Summary
A sun-bleached patch of Missouri bottom-land, mortgaged to the hilt, becomes the stage for a young woman’s life-long duel with debt. From pig-tailed childhood through calloused adulthood she hurls every copper penny, every dawn-till-dusk chore, every splinter of her will toward a single vanishing horizon: lifting the crushing lien held by the iron-souled banker Jarvis. When drought, depression and compound interest finally outrun her, the wolf-faced creditor offers a sordid bargain—her body for the deed. She instead flips the power dynamic, vowing to auction one year of her labor, flesh untouched, to the highest bidder.
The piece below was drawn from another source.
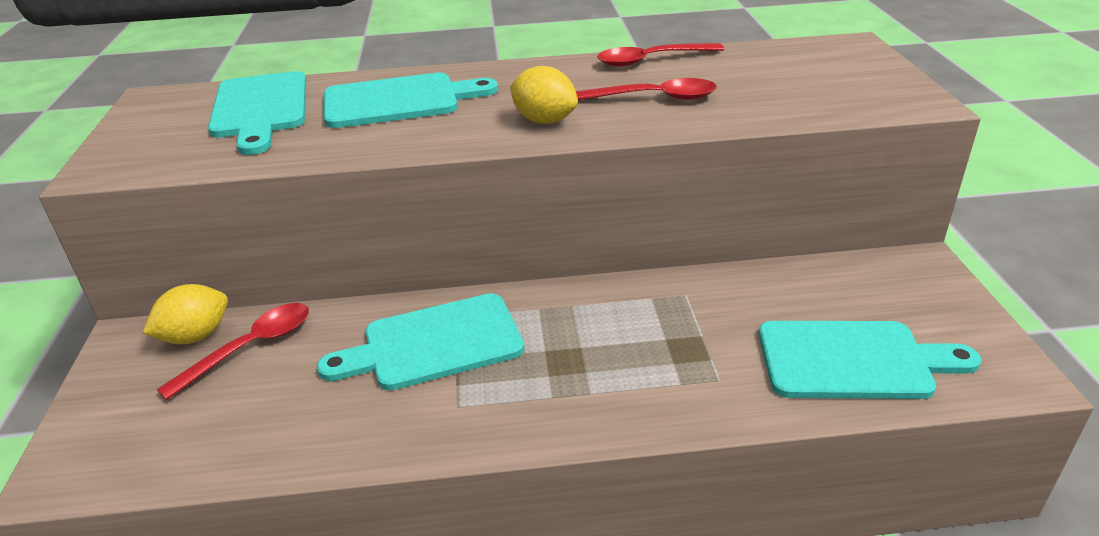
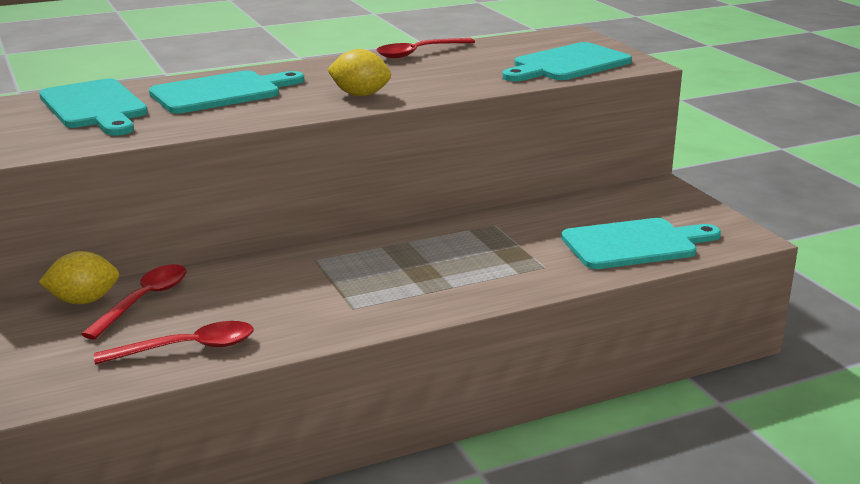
camera: 20 degrees left, 10 degrees down
(195, 336) = (84, 301): yellow lemon -> yellow lemon turned 45 degrees clockwise
(434, 344) = (307, 277): turquoise cutting board -> turquoise cutting board (567, 64)
(653, 98) = (438, 75): red spoon -> red spoon (187, 348)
The town’s elite, scenting both sport and scandal, gather like crows; telegrams fly; bids climb; and her long-absent sweetheart gallops in too late, a prince without a kingdom or courage. The gavel falls, the chain of servitude snaps shut, yet the mysterious buyer never appears to collect his prize. Twelve lunar cycles of anxious freedom pass—fields are re-ploughed, prayers whispered, pride re-forged—until the truth stalks in: Jarvis himself cast the winning bid, moved by a repressed, almost self-loathing devotion. Stripped of artifice, the two stand amid threshing shadows and wheat-lit gold, their transactional beginning transmuted into a sober, earned partnership that feels less like romance than like two battered souls agreeing to shoulder the same yoke.
Synopsis
The story concerns a young girl who spends her entire life in trying to obtain money to pay off the mortgage on her farm. But the day comes when she can no longer meet the claims, and Jarvis, the man who holds the mortgage, gives her the alternative of selling herself to him in return for the land. She spurns his offer, but adopts a plan to sell herself in service for one year to the highest bidder. Her old sweetheart arrives too late to save her and later proves that he was not worthy of her. The year passes without her "master" claiming her. Then the girl learns that Jarvis had bought her services because he had really loved her and she, having learned to care for him, marries him. - New York Dramatic Mirror, July 27, 1918.